* Work required
Copy out all of the lines below with no changes.

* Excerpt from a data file

◆ ◆ ◆

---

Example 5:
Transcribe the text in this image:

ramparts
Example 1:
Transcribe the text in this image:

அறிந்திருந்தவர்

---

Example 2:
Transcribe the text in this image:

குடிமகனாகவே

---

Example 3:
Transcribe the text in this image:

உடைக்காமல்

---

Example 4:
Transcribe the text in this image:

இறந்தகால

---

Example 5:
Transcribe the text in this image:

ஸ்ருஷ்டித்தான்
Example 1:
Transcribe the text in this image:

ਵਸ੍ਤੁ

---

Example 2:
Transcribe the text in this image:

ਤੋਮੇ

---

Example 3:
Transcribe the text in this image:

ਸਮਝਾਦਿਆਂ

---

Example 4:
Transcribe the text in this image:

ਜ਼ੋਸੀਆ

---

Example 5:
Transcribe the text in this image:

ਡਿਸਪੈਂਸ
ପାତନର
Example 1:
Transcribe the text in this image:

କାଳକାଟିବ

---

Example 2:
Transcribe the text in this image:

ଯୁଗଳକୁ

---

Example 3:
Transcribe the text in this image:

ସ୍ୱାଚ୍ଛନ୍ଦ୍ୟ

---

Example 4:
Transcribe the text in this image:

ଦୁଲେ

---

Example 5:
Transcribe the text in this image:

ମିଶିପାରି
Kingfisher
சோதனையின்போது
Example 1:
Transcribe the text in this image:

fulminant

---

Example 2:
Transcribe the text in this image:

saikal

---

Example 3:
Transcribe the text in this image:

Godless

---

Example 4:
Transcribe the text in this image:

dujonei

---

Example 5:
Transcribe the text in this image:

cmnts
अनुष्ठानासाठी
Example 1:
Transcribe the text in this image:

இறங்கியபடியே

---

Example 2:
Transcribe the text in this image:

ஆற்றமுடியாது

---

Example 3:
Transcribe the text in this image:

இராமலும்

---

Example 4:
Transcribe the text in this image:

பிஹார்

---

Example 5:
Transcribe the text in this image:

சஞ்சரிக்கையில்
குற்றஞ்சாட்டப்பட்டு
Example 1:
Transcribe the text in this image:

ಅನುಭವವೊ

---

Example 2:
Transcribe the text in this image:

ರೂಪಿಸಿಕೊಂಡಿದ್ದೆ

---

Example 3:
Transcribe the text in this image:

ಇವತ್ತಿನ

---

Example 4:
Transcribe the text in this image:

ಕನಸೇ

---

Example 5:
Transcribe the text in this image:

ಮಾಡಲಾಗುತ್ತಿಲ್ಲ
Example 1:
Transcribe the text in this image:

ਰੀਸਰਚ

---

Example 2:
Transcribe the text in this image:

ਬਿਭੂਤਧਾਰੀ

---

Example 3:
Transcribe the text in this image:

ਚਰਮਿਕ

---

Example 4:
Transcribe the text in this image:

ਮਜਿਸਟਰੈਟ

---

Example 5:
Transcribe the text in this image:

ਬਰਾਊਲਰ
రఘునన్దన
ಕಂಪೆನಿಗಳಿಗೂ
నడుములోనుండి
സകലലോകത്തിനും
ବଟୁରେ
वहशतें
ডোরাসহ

◆ ◆ ◆

* Reply to the task
---

Example 5:
Transcribe the text in this image:

ramparts
Example 1:
Transcribe the text in this image:

அறிந்திருந்தவர்

---

Example 2:
Transcribe the text in this image:

குடிமகனாகவே

---

Example 3:
Transcribe the text in this image:

உடைக்காமல்

---

Example 4:
Transcribe the text in this image:

இறந்தகால

---

Example 5:
Transcribe the text in this image:

ஸ்ருஷ்டித்தான்
Example 1:
Transcribe the text in this image:

ਵਸ੍ਤੁ

---

Example 2:
Transcribe the text in this image:

ਤੋਮੇ

---

Example 3:
Transcribe the text in this image:

ਸਮਝਾਦਿਆਂ

---

Example 4:
Transcribe the text in this image:

ਜ਼ੋਸੀਆ

---

Example 5:
Transcribe the text in this image:

ਡਿਸਪੈਂਸ
ପାତନର
Example 1:
Transcribe the text in this image:

କାଳକାଟିବ

---

Example 2:
Transcribe the text in this image:

ଯୁଗଳକୁ

---

Example 3:
Transcribe the text in this image:

ସ୍ୱାଚ୍ଛନ୍ଦ୍ୟ

---

Example 4:
Transcribe the text in this image:

ଦୁଲେ

---

Example 5:
Transcribe the text in this image:

ମିଶିପାରି
Kingfisher
சோதனையின்போது
Example 1:
Transcribe the text in this image:

fulminant

---

Example 2:
Transcribe the text in this image:

saikal

---

Example 3:
Transcribe the text in this image:

Godless

---

Example 4:
Transcribe the text in this image:

dujonei

---

Example 5:
Transcribe the text in this image:

cmnts
अनुष्ठानासाठी
Example 1:
Transcribe the text in this image:

இறங்கியபடியே

---

Example 2:
Transcribe the text in this image:

ஆற்றமுடியாது

---

Example 3:
Transcribe the text in this image:

இராமலும்

---

Example 4:
Transcribe the text in this image:

பிஹார்

---

Example 5:
Transcribe the text in this image:

சஞ்சரிக்கையில்
குற்றஞ்சாட்டப்பட்டு
Example 1:
Transcribe the text in this image:

ಅನುಭವವೊ

---

Example 2:
Transcribe the text in this image:

ರೂಪಿಸಿಕೊಂಡಿದ್ದೆ

---

Example 3:
Transcribe the text in this image:

ಇವತ್ತಿನ

---

Example 4:
Transcribe the text in this image:

ಕನಸೇ

---

Example 5:
Transcribe the text in this image:

ಮಾಡಲಾಗುತ್ತಿಲ್ಲ
Example 1:
Transcribe the text in this image:

ਰੀਸਰਚ

---

Example 2:
Transcribe the text in this image:

ਬਿਭੂਤਧਾਰੀ

---

Example 3:
Transcribe the text in this image:

ਚਰਮਿਕ

---

Example 4:
Transcribe the text in this image:

ਮਜਿਸਟਰੈਟ

---

Example 5:
Transcribe the text in this image:

ਬਰਾਊਲਰ
రఘునన్దన
ಕಂಪೆನಿಗಳಿಗೂ
నడుములోనుండి
സകലലോകത്തിനും
ବଟୁରେ
वहशतें
ডোরাসহ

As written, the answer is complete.